Statistics Flashcards
Nominal Data
Data classified into mutually exclusive categories lacking intrinsic order. I.E. Phone numbers, colors, types of plants, etc.
Ordinal Data
Ordered categories that imply ranking. I.E. Letter grades, race times, best voted restaurants, etc.
Interval Data
Ordered numerical data where the difference between each point is equal from one another. I.E temperature, time, mark grading (1-100).
Ratio Data
Numerical data where there is equal distance between adjacent values and it has a true 0. I.E. Temperature in Kelvin, height, age in years.
Variable
A quantity that can be assumed to vary or be capable of varying in value. Such as X=2
Quantitative variable
A variable in which the actual numerical value is meaningful. Represents an interval or ratio measurement.
Qualitative variable
A variable in which the numerical value is not meaningful. Represents an nominal or ordinal measurement.
Population
The total of some group. I.E. People on earth, ducks candles in a candelabra, ducks in a pond, etc.
Sample
A subset of a population. I.E. single ducks in a pond, melted candles in a candelabra, etc.
Descriptive statistics
Statistics that describe the characteristics of some values in a population or a sample of a population. I.E. A mean, median, or mode.
Inferential Statistics
Statistics that use probability to determine population characteristics. Taking a sample and making inferences about a population.
Distribution
The overall shape of all observed data. How it looks when put into a histogram, density plot, scatter plot, etc.
Range
The difference between the largest and the smallest value in a data set.

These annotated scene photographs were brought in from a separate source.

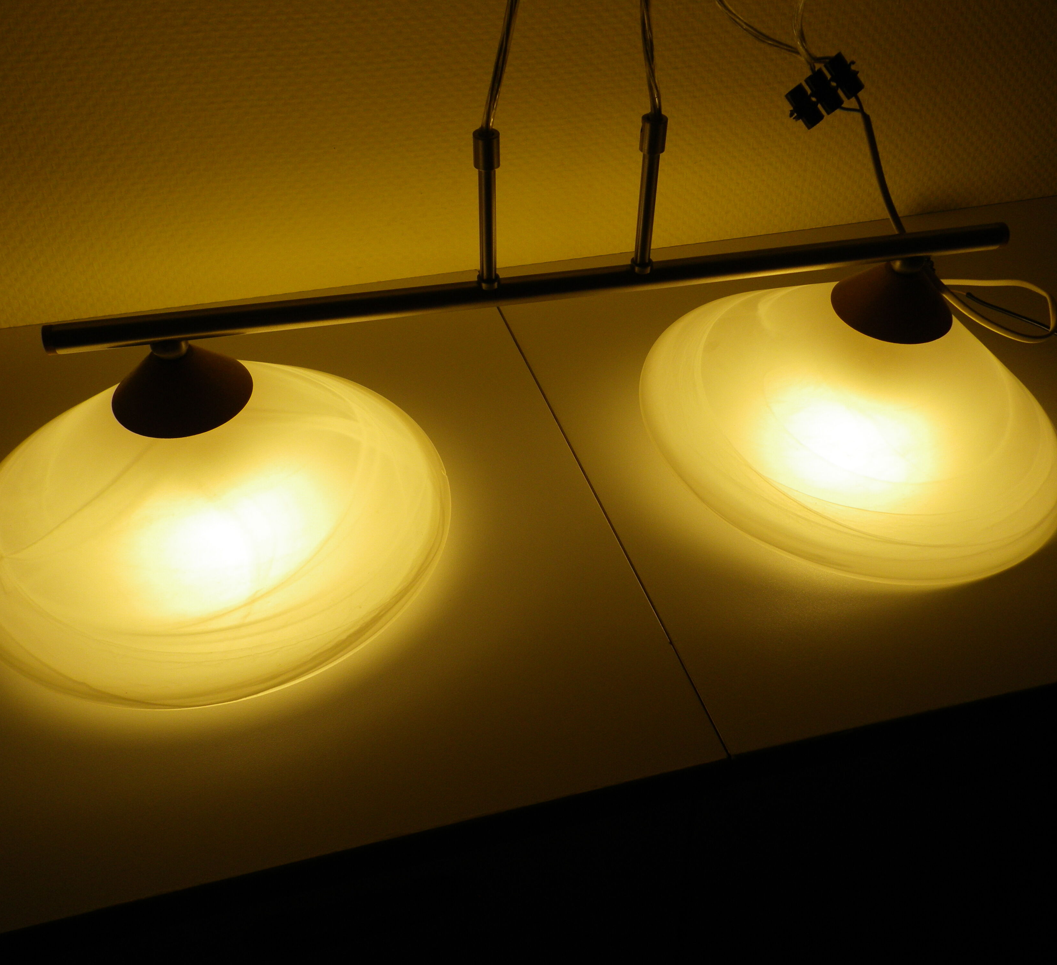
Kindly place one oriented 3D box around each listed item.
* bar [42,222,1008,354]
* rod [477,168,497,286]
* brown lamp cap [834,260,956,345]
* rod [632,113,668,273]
[{"bbox_3d":[0.019,-0.119,0.624,0.589,0.017,0.017,-8,42,-9],"label":"bar"},{"bbox_3d":[-0.023,-0.145,0.590,0.011,0.071,0.011,-8,42,-9],"label":"rod"},{"bbox_3d":[0.244,-0.129,0.680,0.081,0.037,0.081,3,43,-3],"label":"brown lamp cap"},{"bbox_3d":[0.070,-0.166,0.597,0.014,0.092,0.014,-8,42,-9],"label":"rod"}]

Normal distribution / Gaussian distribution / Bell Curve
Distribution is symmetrical - An equal number of observations fall above and below the mean.

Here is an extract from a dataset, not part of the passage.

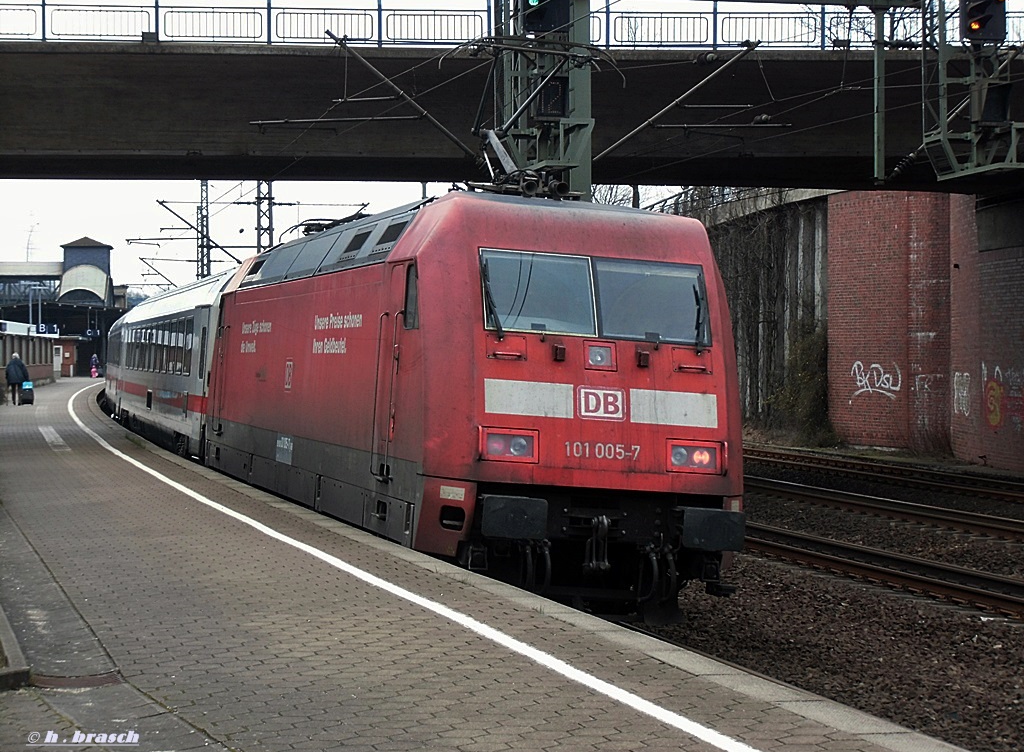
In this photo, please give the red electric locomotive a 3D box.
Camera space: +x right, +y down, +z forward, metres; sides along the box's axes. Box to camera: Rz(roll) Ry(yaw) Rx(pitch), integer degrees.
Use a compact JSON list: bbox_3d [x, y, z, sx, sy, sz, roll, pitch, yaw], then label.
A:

Asymmetrical distribution / skewed distribution
More observations fall to one side or the other of the mean. They skew right or left when the large outliers are above or below the mean.
Central Tendency
A single value that attempts to describe a data set by identifying the the central position within that set of data. I.E. Mean, Median, and mode.
Mean
The average of a distribution. I.E. (2 + 3 + 4 + 5)/4,
Median
The middle value of a ranked distribution. If there are two middle values, it would be the average of the two values.
Mode
The most frequent number in a distribution.
Inter-quartile range (IQR)
The difference in values between the 75th and 25th percentile in a distribution. the 1/4 and 3/4 cutoff points.
Variance (the math kind)
a measure of how data points differ from the mean.
Hypothesis test
A way of testing a hypothesis. You’re basically testing whether your results are valid by figuring out the odds that your results have happened by chance. Disprove a null hypothesis.
Null hypothesis
the hypothesis that there is no significant difference between specified populations, any observed difference being due to sampling or experimental error.
Standard deviation
A measure of the amount of variation in a set of values. low = more values closer to the mean. High = more values further from the mean.
Test statistic
Number calculated from a statistical test of a hypothesis. It shows how closely your observed data match the distribution expected under the null hypothesis.
The test statistic is used to calculate the p-value of your results, helping to decide whether to reject your null hypothesis.
Confidence interval
The confidence interval is the range of values that you expect your estimate to fall between a certain percentage of the time if you run your experiment again or re-sample the population in the same way.
T-test
A t-test is a statistical test that is used to compare the means of two groups. It is often used in hypothesis testing to determine whether a process or treatment actually has an effect on the population of interest, or whether two groups are different from one another.
ANOVA analysis
Anlysis of variance test. used to analyze the difference between the means of more than two groups.
Chi square test
A chi-square test is a statistical test used to compare observed results with expected results.